Let's Make a Deal
Christmas was just around the corner, but the videotaped tidings that Frederick Joseph handed out to the TV networks last Wednesday evening were not exactly festive. Looking tired and tense, the silver-haired chief executive officer of Drexel Burnham Lambert discussed the settlement that Drexel had reached that day with federal prosecutors to end the largest probe ever of a U.S. securities firm. Declaring that the long-awaited agreement "makes sense from a business and human point of view," Joseph, 51, tried to be upbeat. The deal, he said, would leave the firm "in a very strong financial position, and allows us to refocus our energies on running the business successfully."
In fact, the agreement was a stunning about-face by the most influential, go-go investment-banking house of the 1980s. After maintaining for two years that Drexel had done nothing wrong, a shaken board of directors voted 16 to 6 to accept the stiff terms proposed by Rudolph Giuliani, U.S. Attorney for the Southern District of New York. The deal calls for Drexel to plead guilty to six felony counts involving mail, wire and securities fraud and to pay a record $650 million in penalties. Some $300 million of the fine would go to the Government, which has spent an estimated $10 million prosecuting the case so far, and $350 million would be set aside to compensate the victims of Drexel's wrongdoing.

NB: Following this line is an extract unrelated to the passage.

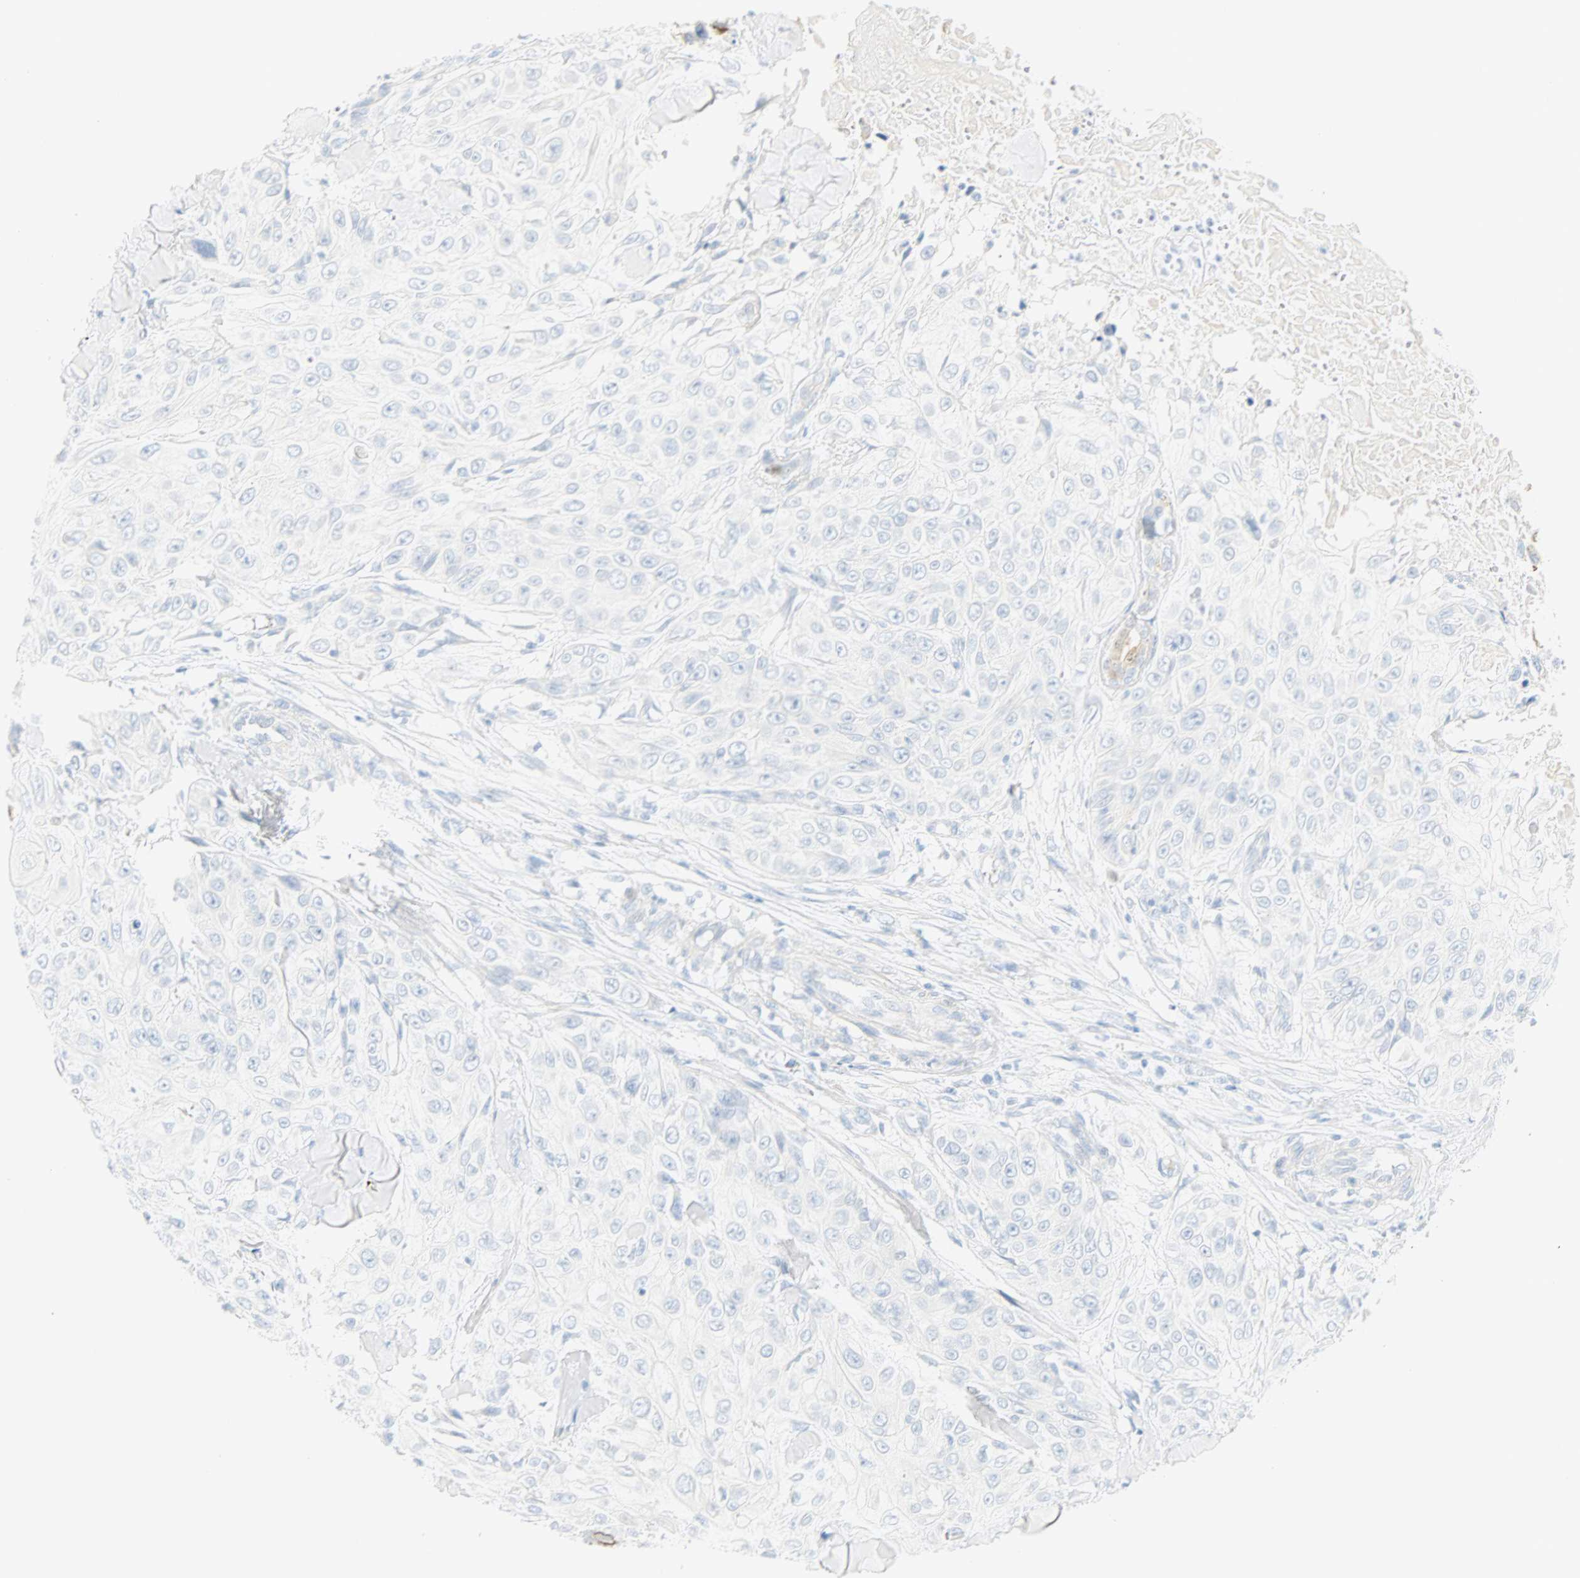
{"staining": {"intensity": "negative", "quantity": "none", "location": "none"}, "tissue": "skin cancer", "cell_type": "Tumor cells", "image_type": "cancer", "snomed": [{"axis": "morphology", "description": "Squamous cell carcinoma, NOS"}, {"axis": "topography", "description": "Skin"}], "caption": "Immunohistochemistry (IHC) micrograph of neoplastic tissue: human skin cancer stained with DAB (3,3'-diaminobenzidine) exhibits no significant protein positivity in tumor cells.", "gene": "SELENBP1", "patient": {"sex": "male", "age": 86}}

In return, Giuliani agreed to drop his stated plan to bring racketeering charges that could have crippled Drexel, the fifth largest U.S. securities firm. Before the deal can be completed, however, Giuliani stipulated, a 184- page civil complaint that the Securities and Exchange Commission brought against Drexel in September must be settled by Jan. 10. The SEC could conceivably ask for a larger pool of money to compensate alleged victims, who range from ordinary stockholders to Drexel's clients. Even so, Giuliani declared Drexel's fines and concessions "appropriate punishment." He added, "You do not put corporations in prison."
But Giuliani is expected to try to put at least one Drexel employee behind bars. In perhaps its most humiliating cave-in, Drexel agreed to cooperate with the Government investigation of Michael Milken, the financial wizard who created the market for high-yielding junk bonds (total now held: $180 billion) and who remains the ultimate target of Giuliani's probe. Milken, who was not represented in the settlement talks, is expected to be indicted in Manhattan sometime in January.
A senior officer at Drexel, Milken was the chief architect of the firm's rise from a lackluster, second-tier brokerage into a feared and envied powerhouse. By developing the use of junk bonds to stake such corporate raiders as Saul Steinberg and T. Boone Pickens, Milken presided over the radical reshaping of American industry in the past ten years. Along the way, dozens of Drexel executives became multimillionaires.